Battle To Watch: Anderson vs. Jefferson. Isaac Anderson really started coming along near the conclusion of the 2008 season. Against Minnesota, his home state school, he recorded his first career 100-yard game. He is lightning fast and possesses great athleticism that allows him to handle tough passes.
Meanwhile, Jefferson, who received extensive playing time as a freshman, has proven that he is injury prone. As a freshman, he took a mega hit when playing Michigan State and never looked the same. Then last year, he got hit hard against Minnesota and did not return the rest of the season. It seemed that Jefferson had gotten back to normal in spring when he added 12 pounds to his lean frame, but only time will tell how he responds when he is on the field later this fall.
At this point, it seems Anderson will be one of the starters come opening day against Northern Illinois.
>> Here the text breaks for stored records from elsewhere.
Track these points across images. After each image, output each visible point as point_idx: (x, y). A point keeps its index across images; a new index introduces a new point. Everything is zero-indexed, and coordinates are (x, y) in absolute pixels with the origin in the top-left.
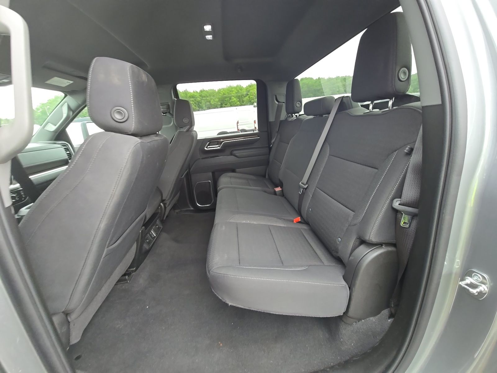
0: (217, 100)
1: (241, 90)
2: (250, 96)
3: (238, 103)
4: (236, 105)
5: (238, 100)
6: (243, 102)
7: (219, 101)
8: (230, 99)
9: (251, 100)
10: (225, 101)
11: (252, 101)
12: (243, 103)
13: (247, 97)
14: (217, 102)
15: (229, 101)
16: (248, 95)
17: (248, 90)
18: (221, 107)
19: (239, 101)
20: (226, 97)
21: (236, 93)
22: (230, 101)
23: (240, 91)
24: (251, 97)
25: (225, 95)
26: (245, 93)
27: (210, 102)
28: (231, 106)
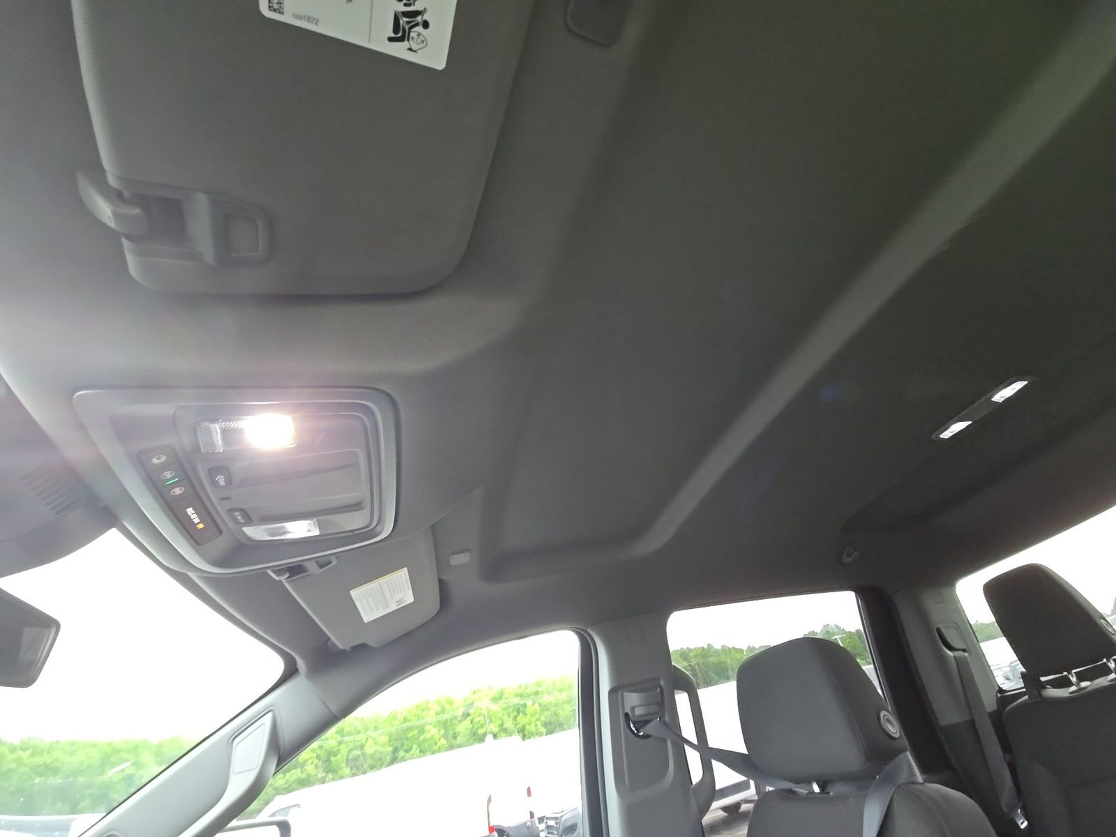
0: (385, 739)
1: (451, 703)
2: (474, 718)
3: (443, 741)
4: (436, 748)
5: (442, 732)
6: (455, 738)
7: (390, 741)
8: (422, 730)
9: (478, 728)
10: (407, 739)
11: (481, 731)
12: (454, 740)
13: (467, 723)
14: (383, 746)
15: (418, 738)
16: (468, 715)
17: (469, 702)
18: (394, 760)
19: (445, 736)
20: (410, 729)
21: (437, 714)
22: (421, 738)
23: (447, 706)
24: (476, 720)
25: (409, 721)
26: (460, 712)
27: (362, 747)
28: (423, 752)
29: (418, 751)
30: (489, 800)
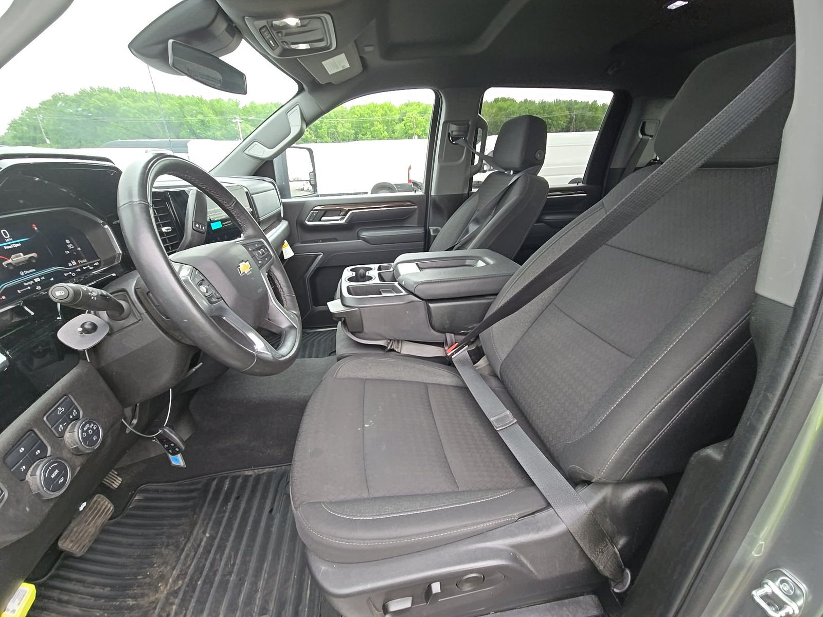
0: (349, 125)
1: (391, 111)
2: (406, 123)
3: (386, 133)
4: (381, 136)
5: (385, 128)
6: (394, 133)
7: (352, 127)
8: (372, 125)
9: (409, 130)
10: (363, 127)
11: (410, 132)
12: (393, 134)
13: (402, 125)
14: (349, 129)
15: (370, 128)
16: (403, 120)
17: (403, 111)
18: (356, 139)
19: (387, 130)
20: (365, 122)
21: (382, 115)
22: (372, 129)
23: (388, 112)
24: (408, 124)
25: (364, 117)
26: (397, 117)
27: (336, 127)
28: (373, 138)
29: (370, 136)
30: (410, 168)
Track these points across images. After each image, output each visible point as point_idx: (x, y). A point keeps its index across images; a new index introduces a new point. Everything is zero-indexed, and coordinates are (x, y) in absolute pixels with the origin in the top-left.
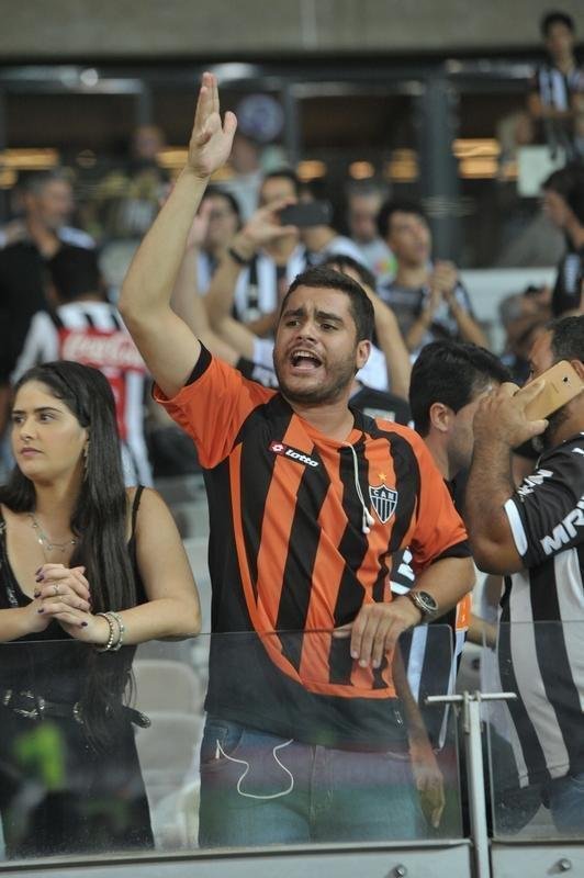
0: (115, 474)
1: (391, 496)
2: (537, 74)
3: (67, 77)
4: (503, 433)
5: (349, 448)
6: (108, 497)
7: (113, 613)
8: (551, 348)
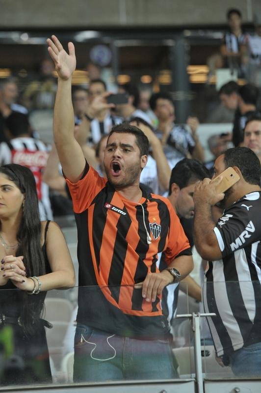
0: (36, 215)
1: (158, 228)
2: (225, 37)
3: (15, 37)
4: (208, 199)
5: (141, 206)
6: (33, 225)
7: (36, 277)
8: (224, 161)
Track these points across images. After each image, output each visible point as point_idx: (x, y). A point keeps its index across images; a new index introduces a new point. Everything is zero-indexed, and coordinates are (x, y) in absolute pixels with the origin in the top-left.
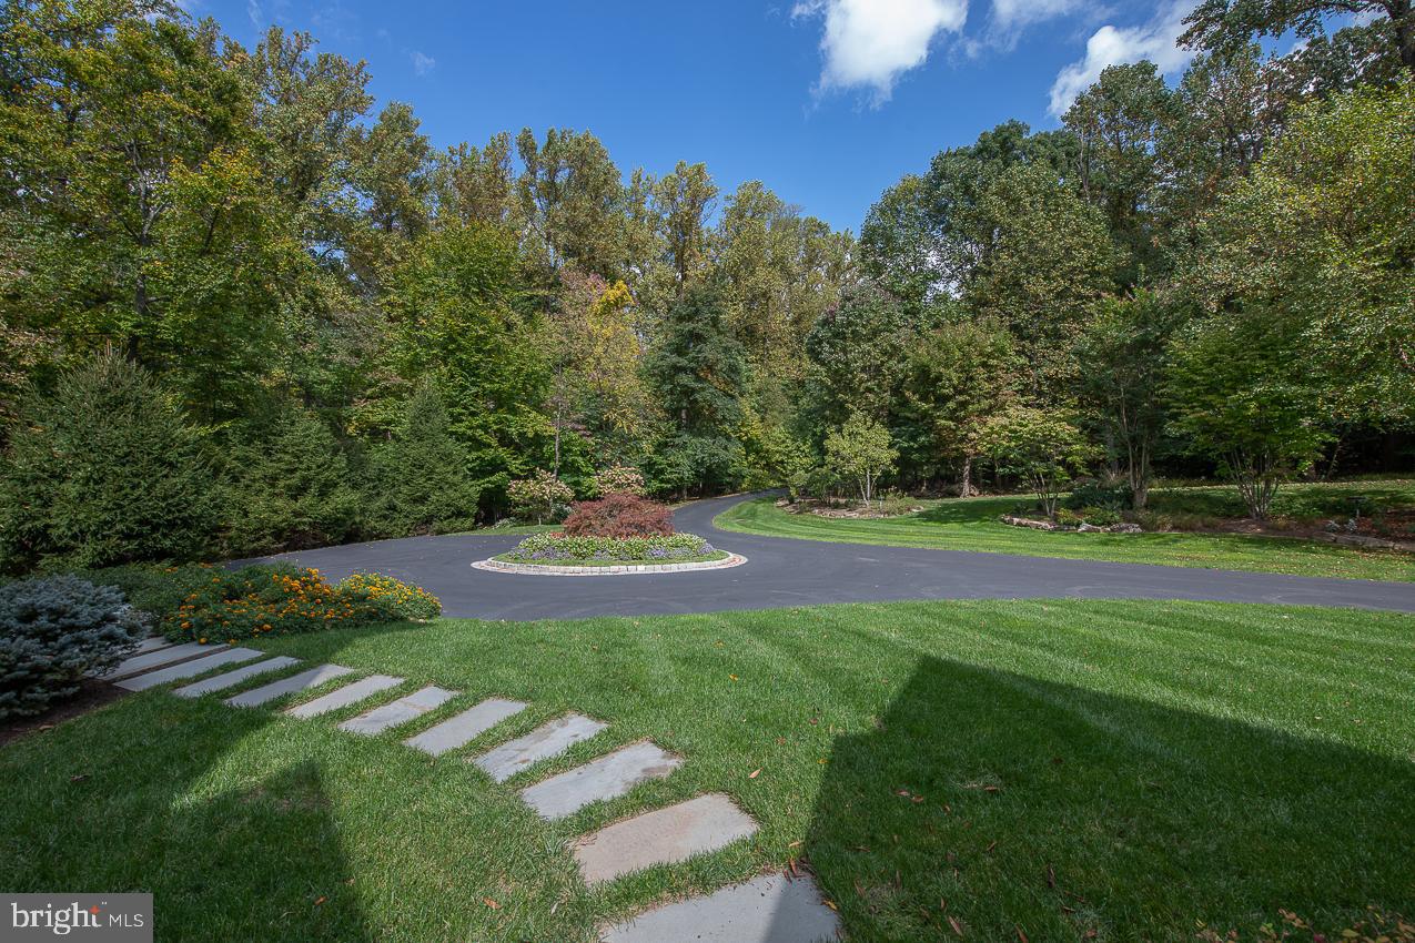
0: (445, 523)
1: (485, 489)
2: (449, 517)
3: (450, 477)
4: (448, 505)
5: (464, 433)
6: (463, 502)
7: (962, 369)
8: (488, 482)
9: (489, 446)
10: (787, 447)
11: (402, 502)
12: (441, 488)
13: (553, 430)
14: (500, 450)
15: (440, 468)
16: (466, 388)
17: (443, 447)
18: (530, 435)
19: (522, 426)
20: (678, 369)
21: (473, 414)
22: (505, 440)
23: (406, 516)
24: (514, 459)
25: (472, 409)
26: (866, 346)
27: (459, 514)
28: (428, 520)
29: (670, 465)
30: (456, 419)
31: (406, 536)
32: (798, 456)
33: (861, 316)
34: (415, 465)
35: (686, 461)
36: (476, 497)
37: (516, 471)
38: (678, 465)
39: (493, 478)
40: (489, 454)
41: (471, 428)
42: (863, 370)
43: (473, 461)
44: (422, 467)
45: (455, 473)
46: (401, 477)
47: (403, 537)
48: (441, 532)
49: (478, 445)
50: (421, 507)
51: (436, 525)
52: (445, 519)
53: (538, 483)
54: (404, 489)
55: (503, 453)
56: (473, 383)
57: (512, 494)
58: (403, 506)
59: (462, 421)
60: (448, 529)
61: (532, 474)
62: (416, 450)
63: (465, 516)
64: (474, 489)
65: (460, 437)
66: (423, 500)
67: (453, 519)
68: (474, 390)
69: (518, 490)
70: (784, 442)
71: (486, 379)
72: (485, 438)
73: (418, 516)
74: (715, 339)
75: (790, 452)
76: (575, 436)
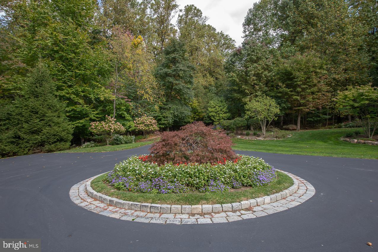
0: (53, 145)
1: (77, 127)
2: (55, 142)
3: (56, 120)
4: (54, 135)
5: (64, 96)
6: (63, 134)
7: (305, 73)
8: (78, 123)
9: (80, 104)
10: (216, 109)
11: (24, 133)
12: (49, 125)
13: (113, 97)
14: (85, 106)
15: (49, 113)
16: (65, 72)
17: (50, 101)
18: (102, 99)
19: (97, 94)
20: (167, 75)
21: (70, 86)
22: (88, 101)
23: (27, 142)
24: (93, 111)
25: (69, 84)
26: (255, 65)
27: (61, 140)
28: (42, 144)
29: (164, 117)
30: (59, 88)
31: (27, 154)
32: (221, 113)
33: (253, 51)
34: (32, 112)
35: (170, 116)
36: (72, 131)
37: (94, 118)
38: (167, 117)
39: (81, 121)
40: (78, 108)
41: (68, 94)
42: (254, 75)
43: (69, 112)
44: (37, 113)
45: (59, 117)
46: (23, 119)
47: (25, 154)
48: (50, 151)
49: (71, 102)
50: (37, 137)
51: (47, 147)
52: (53, 143)
53: (106, 124)
54: (25, 125)
55: (86, 108)
56: (69, 70)
57: (92, 129)
58: (25, 136)
59: (63, 90)
60: (54, 149)
61: (103, 119)
62: (32, 102)
63: (65, 141)
64: (71, 126)
65: (61, 98)
66: (37, 132)
67: (58, 143)
68: (70, 73)
69: (96, 127)
70: (215, 107)
71: (77, 68)
72: (76, 99)
73: (35, 142)
74: (183, 62)
75: (218, 111)
76: (123, 101)
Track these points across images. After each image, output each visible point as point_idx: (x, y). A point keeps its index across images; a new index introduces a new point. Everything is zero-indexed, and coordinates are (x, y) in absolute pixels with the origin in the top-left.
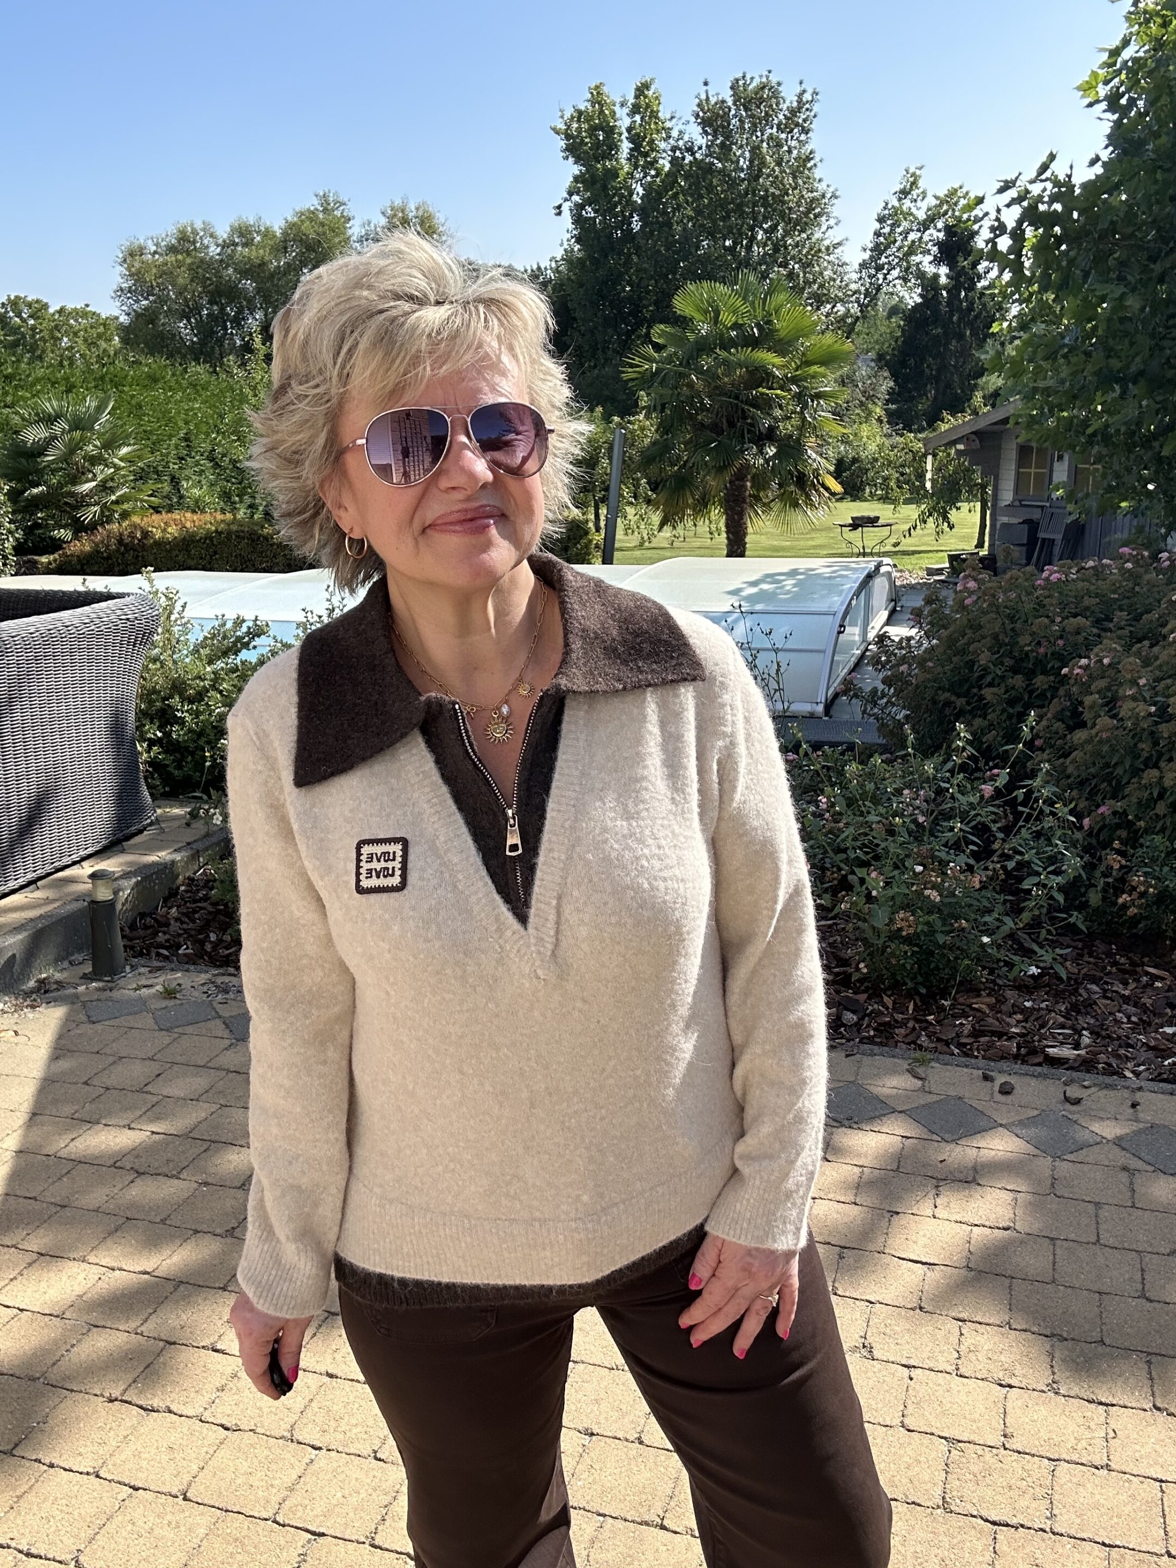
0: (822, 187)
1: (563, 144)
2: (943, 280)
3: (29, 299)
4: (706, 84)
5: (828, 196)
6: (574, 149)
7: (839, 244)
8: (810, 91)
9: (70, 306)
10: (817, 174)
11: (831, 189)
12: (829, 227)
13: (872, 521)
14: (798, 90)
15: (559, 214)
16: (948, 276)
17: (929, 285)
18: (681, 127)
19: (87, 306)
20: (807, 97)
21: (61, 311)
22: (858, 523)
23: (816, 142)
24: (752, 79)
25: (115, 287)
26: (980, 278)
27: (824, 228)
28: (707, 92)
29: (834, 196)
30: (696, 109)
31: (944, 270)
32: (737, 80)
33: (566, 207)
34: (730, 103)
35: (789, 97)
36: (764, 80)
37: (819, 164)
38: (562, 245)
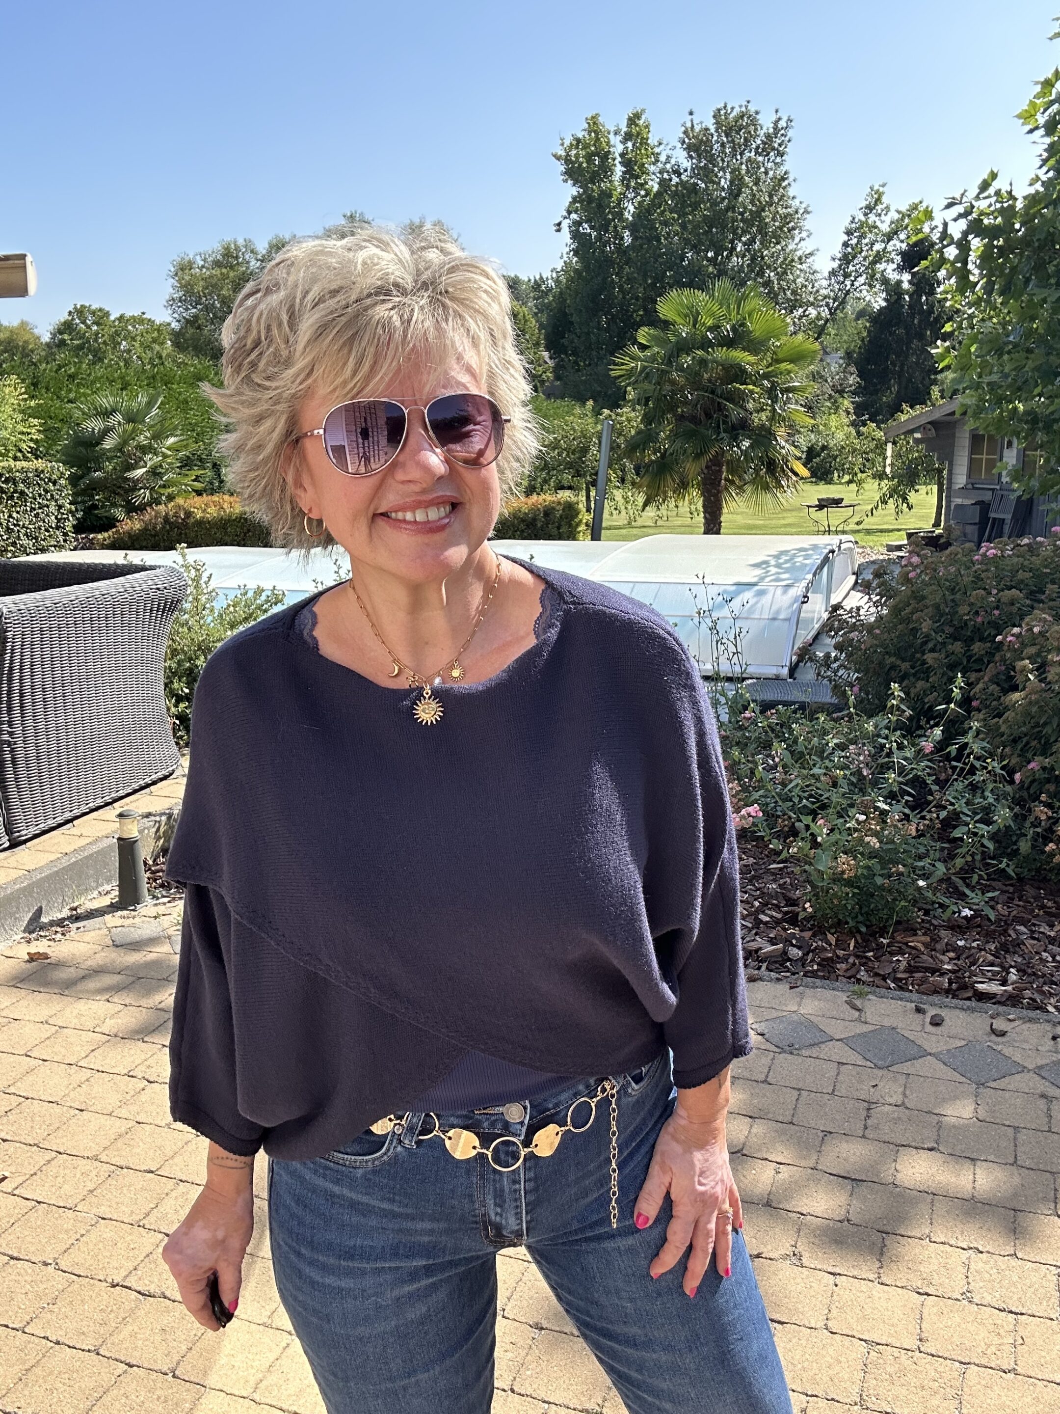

Expectations: It should be fair to think that the wide receivers are as talented and experienced as they have been under Bielema. There is a great mixture of players with size and speed and plenty of game action under their belts. Gilreath will likely be both a running and receiving threat and Toon is poised to have a monster sophomore season. If the running game performs at a high level, the Badger quarterbacks will be licking their chops with the talent they have at receiver.